Dans ce contexte, le retour de Christian Tein n’a rien d’un geste humanitaire. C’est un pari risqué de la justice française, qui semble oublier la fragilité du tissu social calédonien. À trop vouloir prouver son impartialité, elle en oublie l’essentiel : la sécurité et la cohésion d’un territoire qui fait encore partie de la République.
Le retour de Tein illustre un mal plus profond : le fossé entre la justice parisienne et la réalité calédonienne. À Paris, on raisonne en droit. À Nouméa, on vit encore dans la peur. Là-bas, les habitants ne débattent pas de procédure, mais de survie. Les victimes de 2024 n’ont toujours pas été indemnisées, des entreprises ont fermé, et des familles entières vivent avec le traumatisme des violences.

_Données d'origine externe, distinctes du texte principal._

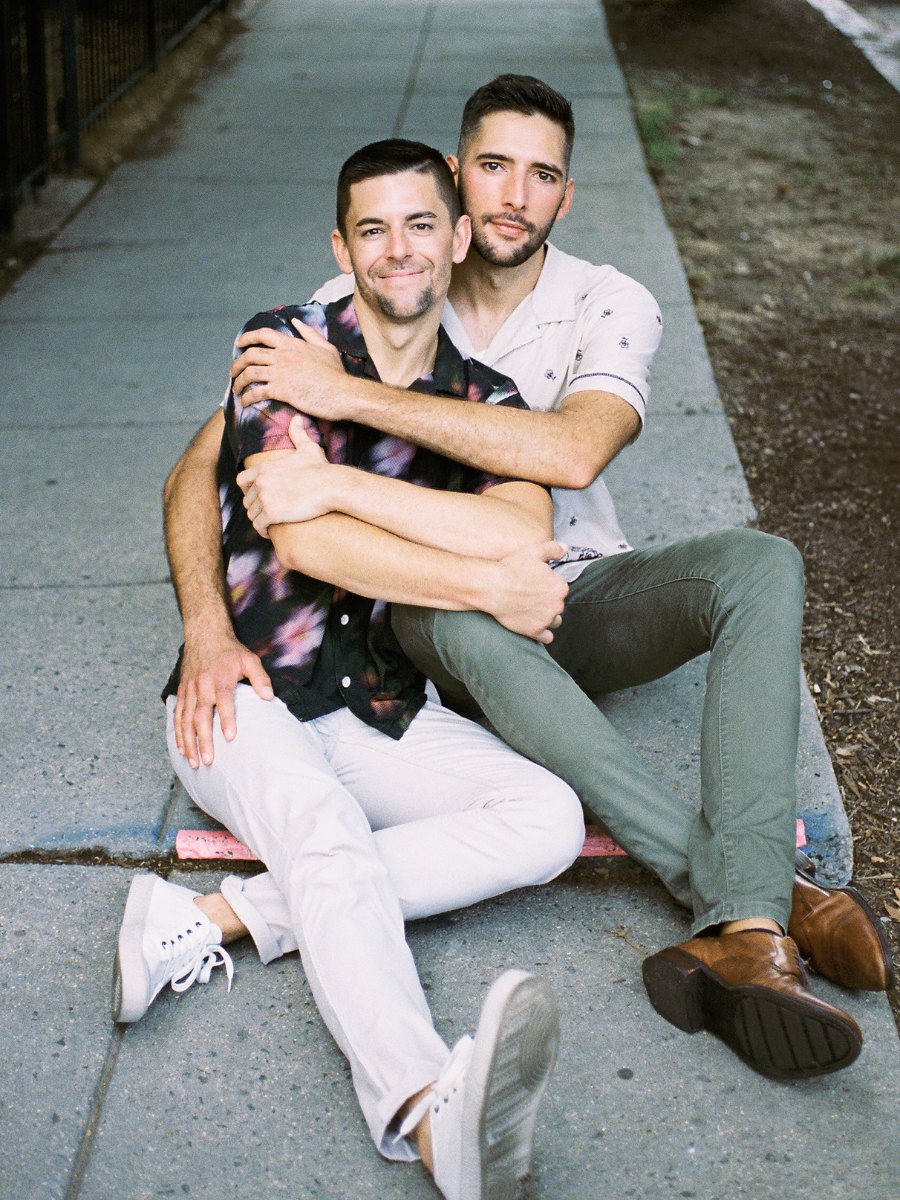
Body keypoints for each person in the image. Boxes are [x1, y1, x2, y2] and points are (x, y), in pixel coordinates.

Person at [163, 77, 893, 1081]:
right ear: (459, 189)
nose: (514, 195)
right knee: (445, 601)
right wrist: (208, 621)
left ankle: (738, 901)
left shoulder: (605, 303)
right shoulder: (365, 290)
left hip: (571, 588)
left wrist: (346, 410)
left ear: (565, 195)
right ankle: (752, 906)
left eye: (541, 174)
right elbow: (197, 471)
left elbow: (572, 454)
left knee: (760, 563)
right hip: (442, 615)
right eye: (493, 168)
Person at [115, 139, 589, 1200]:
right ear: (343, 246)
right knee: (325, 831)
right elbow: (300, 534)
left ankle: (211, 917)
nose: (399, 249)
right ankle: (428, 1113)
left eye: (422, 223)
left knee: (546, 818)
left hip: (380, 699)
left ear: (460, 237)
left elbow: (521, 538)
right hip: (242, 690)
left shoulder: (486, 403)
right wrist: (469, 571)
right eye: (372, 229)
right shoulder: (283, 343)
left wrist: (404, 513)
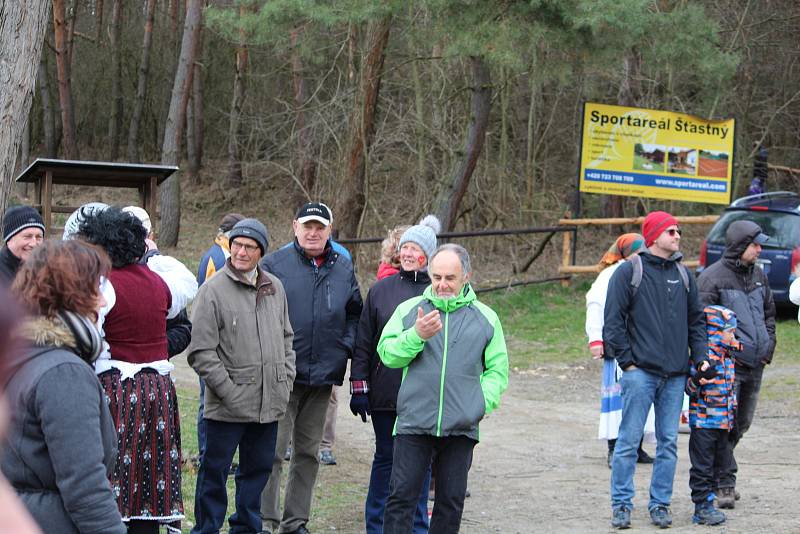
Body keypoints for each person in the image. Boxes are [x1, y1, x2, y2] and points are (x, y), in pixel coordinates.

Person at [78, 207, 197, 533]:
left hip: (119, 391)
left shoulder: (104, 287)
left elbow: (88, 342)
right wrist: (153, 254)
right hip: (158, 391)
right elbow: (188, 282)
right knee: (152, 470)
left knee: (116, 470)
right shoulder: (159, 282)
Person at [379, 243, 509, 534]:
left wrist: (479, 404)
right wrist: (416, 335)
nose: (442, 284)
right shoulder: (410, 311)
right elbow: (388, 354)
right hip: (413, 423)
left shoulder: (486, 318)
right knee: (401, 499)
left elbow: (497, 371)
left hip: (461, 427)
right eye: (436, 277)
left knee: (450, 504)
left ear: (467, 276)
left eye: (450, 278)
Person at [2, 239, 126, 533]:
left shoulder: (19, 355)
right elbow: (85, 488)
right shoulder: (63, 372)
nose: (104, 301)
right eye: (96, 289)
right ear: (72, 294)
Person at [188, 218, 296, 534]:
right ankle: (207, 528)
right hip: (226, 407)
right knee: (214, 473)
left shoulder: (275, 288)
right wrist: (230, 393)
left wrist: (285, 379)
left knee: (257, 474)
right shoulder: (212, 291)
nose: (241, 252)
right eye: (236, 245)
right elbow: (201, 352)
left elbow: (288, 337)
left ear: (261, 251)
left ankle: (247, 529)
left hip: (269, 403)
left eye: (249, 246)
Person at [260, 202, 362, 534]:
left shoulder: (342, 267)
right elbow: (257, 312)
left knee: (308, 454)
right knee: (272, 452)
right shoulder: (274, 264)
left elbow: (354, 314)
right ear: (295, 227)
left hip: (322, 379)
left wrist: (342, 348)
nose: (313, 232)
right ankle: (266, 521)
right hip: (281, 375)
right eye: (308, 226)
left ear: (329, 230)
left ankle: (295, 522)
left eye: (320, 227)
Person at [603, 211, 706, 529]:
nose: (678, 236)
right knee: (628, 441)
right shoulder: (628, 272)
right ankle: (621, 504)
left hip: (676, 376)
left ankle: (659, 504)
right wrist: (628, 364)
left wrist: (699, 358)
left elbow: (697, 321)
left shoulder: (685, 274)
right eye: (671, 231)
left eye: (678, 230)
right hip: (640, 374)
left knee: (668, 443)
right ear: (654, 236)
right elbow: (613, 322)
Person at [351, 215, 441, 534]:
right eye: (404, 248)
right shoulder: (380, 290)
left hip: (425, 396)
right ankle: (376, 525)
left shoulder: (439, 292)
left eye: (415, 248)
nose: (407, 253)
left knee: (419, 465)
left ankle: (417, 527)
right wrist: (359, 387)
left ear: (428, 255)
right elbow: (364, 341)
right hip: (385, 393)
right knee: (386, 459)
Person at [696, 220, 775, 508]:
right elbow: (701, 325)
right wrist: (712, 362)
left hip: (756, 363)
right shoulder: (711, 278)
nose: (759, 249)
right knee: (725, 424)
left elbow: (769, 313)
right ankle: (725, 483)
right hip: (728, 367)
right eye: (755, 244)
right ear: (741, 246)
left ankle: (720, 475)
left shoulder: (759, 275)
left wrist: (768, 347)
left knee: (742, 424)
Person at [585, 233, 654, 468]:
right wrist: (596, 337)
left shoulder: (645, 270)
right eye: (638, 249)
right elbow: (595, 304)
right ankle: (614, 448)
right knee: (618, 397)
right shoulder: (610, 275)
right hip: (619, 346)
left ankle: (637, 446)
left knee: (641, 395)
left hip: (642, 344)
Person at [194, 212, 246, 461]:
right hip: (214, 342)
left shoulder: (222, 255)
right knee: (208, 399)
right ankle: (207, 453)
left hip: (225, 343)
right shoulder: (216, 258)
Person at [686, 306, 739, 526]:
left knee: (720, 463)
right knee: (702, 467)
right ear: (716, 331)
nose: (734, 337)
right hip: (704, 424)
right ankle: (702, 505)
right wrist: (698, 379)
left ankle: (711, 497)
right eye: (730, 332)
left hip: (723, 423)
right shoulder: (702, 359)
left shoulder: (728, 355)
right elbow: (688, 388)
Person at [0, 205, 45, 286]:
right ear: (9, 239)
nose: (34, 244)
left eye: (38, 237)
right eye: (27, 237)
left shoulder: (47, 268)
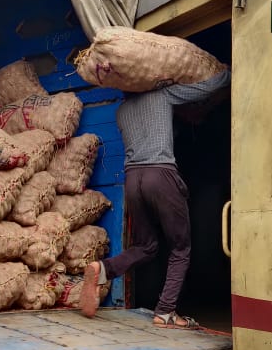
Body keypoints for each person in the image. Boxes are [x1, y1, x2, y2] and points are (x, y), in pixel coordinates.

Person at [80, 65, 231, 328]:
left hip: (133, 180)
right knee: (181, 247)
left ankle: (103, 269)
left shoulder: (122, 111)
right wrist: (227, 72)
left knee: (146, 246)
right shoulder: (164, 96)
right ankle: (166, 311)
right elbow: (205, 88)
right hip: (160, 174)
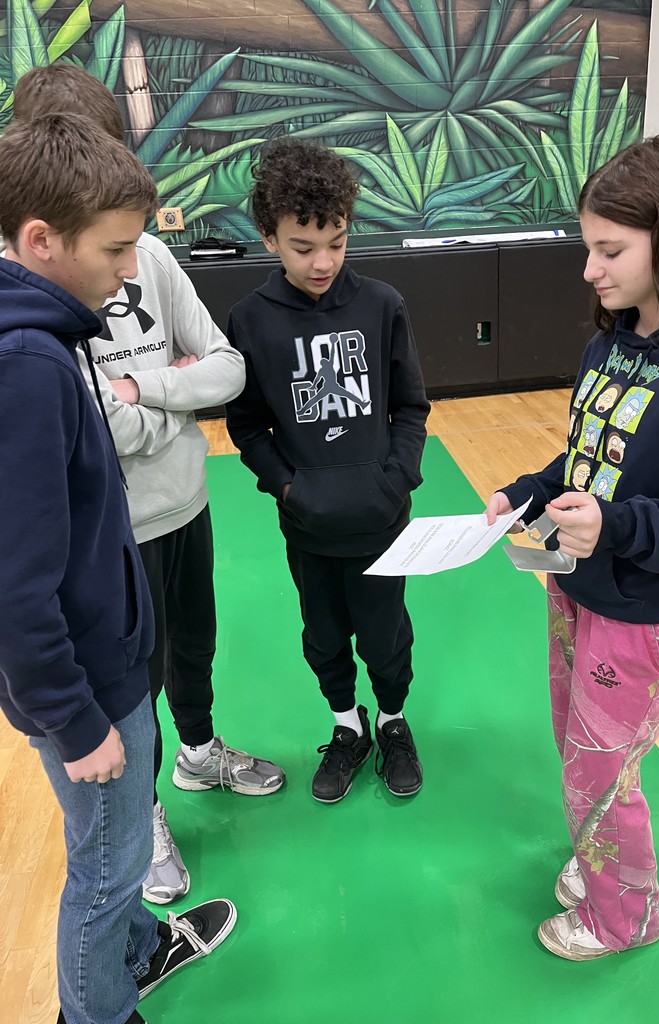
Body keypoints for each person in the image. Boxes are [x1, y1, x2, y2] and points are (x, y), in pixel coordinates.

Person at [486, 133, 659, 961]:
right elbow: (586, 459)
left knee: (599, 774)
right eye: (588, 248)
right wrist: (527, 494)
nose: (589, 270)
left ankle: (626, 915)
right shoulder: (609, 343)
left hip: (647, 613)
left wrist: (619, 528)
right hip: (577, 584)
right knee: (580, 755)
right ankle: (600, 862)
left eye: (610, 250)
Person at [11, 64, 285, 905]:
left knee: (192, 649)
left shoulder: (151, 256)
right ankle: (148, 805)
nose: (123, 258)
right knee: (133, 682)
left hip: (185, 503)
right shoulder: (36, 290)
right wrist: (165, 403)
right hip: (110, 533)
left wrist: (149, 392)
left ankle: (201, 752)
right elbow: (83, 424)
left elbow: (228, 368)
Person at [0, 112, 236, 1024]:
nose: (131, 270)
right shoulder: (27, 363)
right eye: (116, 250)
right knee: (106, 869)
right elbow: (16, 589)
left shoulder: (42, 340)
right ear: (40, 240)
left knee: (117, 854)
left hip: (99, 668)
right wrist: (76, 718)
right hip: (88, 692)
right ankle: (99, 1012)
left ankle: (142, 949)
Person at [226, 138, 430, 803]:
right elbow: (247, 425)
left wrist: (395, 478)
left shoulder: (382, 304)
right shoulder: (251, 321)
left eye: (337, 243)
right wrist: (288, 485)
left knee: (385, 635)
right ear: (268, 239)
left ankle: (394, 721)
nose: (323, 262)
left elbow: (409, 404)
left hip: (381, 520)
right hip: (308, 525)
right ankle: (348, 728)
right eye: (302, 246)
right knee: (323, 636)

Face à cela, le retour du leader indépendantiste sonne comme une provocation. Les Calédoniens fidèles à la France y voient un signe d’abandon. Et à un an du prochain scrutin local, cette décision risque d’attiser les rancunes et de durcir encore la fracture communautaire.
Alors que Paris parle de réconciliation, le terrain parle de justice. Et dans cette tension, le retour de Christian Tein n’est pas une simple affaire judiciaire : c’est un test de loyauté envers ceux qui, dans l’archipel, continuent de croire à la République française.